Mondays to Saturdays, 8am to 6pm Tuesday 5 September to Saturday 7 October
Free
In the 1920s, Sydney had a boom in classical music. Concert halls were overflowing – but the names of some Sydney’s foremost violinists, Cyril Monk, Patrick Moore MacMahon and Phyllis McDonald, are completely unfamiliar today. Listening Back is an exhibition which shines a light on these forgotten musical figures and tells the story of uncovering their histories.
This free exhibition at the Sydney Conservatorium of Music invites viewers to reimagine Sydney’s musical past through objects, antiquated technologies, handwritten notes and personal recollections. On display are recently discovered musical scores with handwritten performance annotations, reel-to-reel tapes, 78 RPM discs, concert programs and photographs. Digitised audio of the reel-to-reel tape recordings and radio broadcasts can be listened to via QR code, alongside oral histories and musical re-enactments of the musical scores.
The three characters at the heart of this exhibition are Sydney violinists Cyril Monk (1882-1970), Patrick Moore MacMahon (1898-1973) and Phyllis McDonald (1905-1977).

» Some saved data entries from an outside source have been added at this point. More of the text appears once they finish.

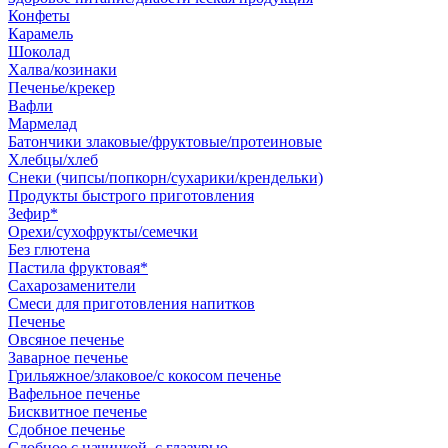
Конфеты
Карамель
Шоколад
Халва/козинаки
Печенье/крекер
Вафли
Мармелад
Батончики злаковые/фруктовые/протеиновые
Хлебцы/хлеб
Снеки (чипсы/попкорн/сухарики/крендельки)
Продукты быстрого приготовления
Зефир*
Орехи/сухофрукты/семечки
Без глютена
Пастила фруктовая*
Сахарозаменители
Смеси для приготовления напитков
Печенье
Овсяное печенье
Заварное печенье
Грильяжное/злаковое/с кокосом печенье
Вафельное печенье
Бисквитное печенье
Сдобное печенье
Сдобное с начинкой, с глазурью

Monk was at one time touted as the ‘best known violinist in the Commonwealth’, MacMahon was famed for his Aerial Concert tours on which he piloted his own plane and McDonald was heard regularly on ABC broadcasts with the Phyllis McDonald Players, the Phyllis McDonald Sextet and the Monomeeth String Quartet. The objects in the exhibition invite viewers to listen and imagine how these violinists may have sounded in their own time, as well as discover their lost stories.
Violinist and PhD candidate Julia Russoniello is the researcher behind the exhibition with multimedia artist Victoria Monk, the granddaughter of Cyril Monk. Victoria has contributed historical items of Cyril Monk’s to the display as well as three sculptures that speak to the theme of the exhibition, listening back.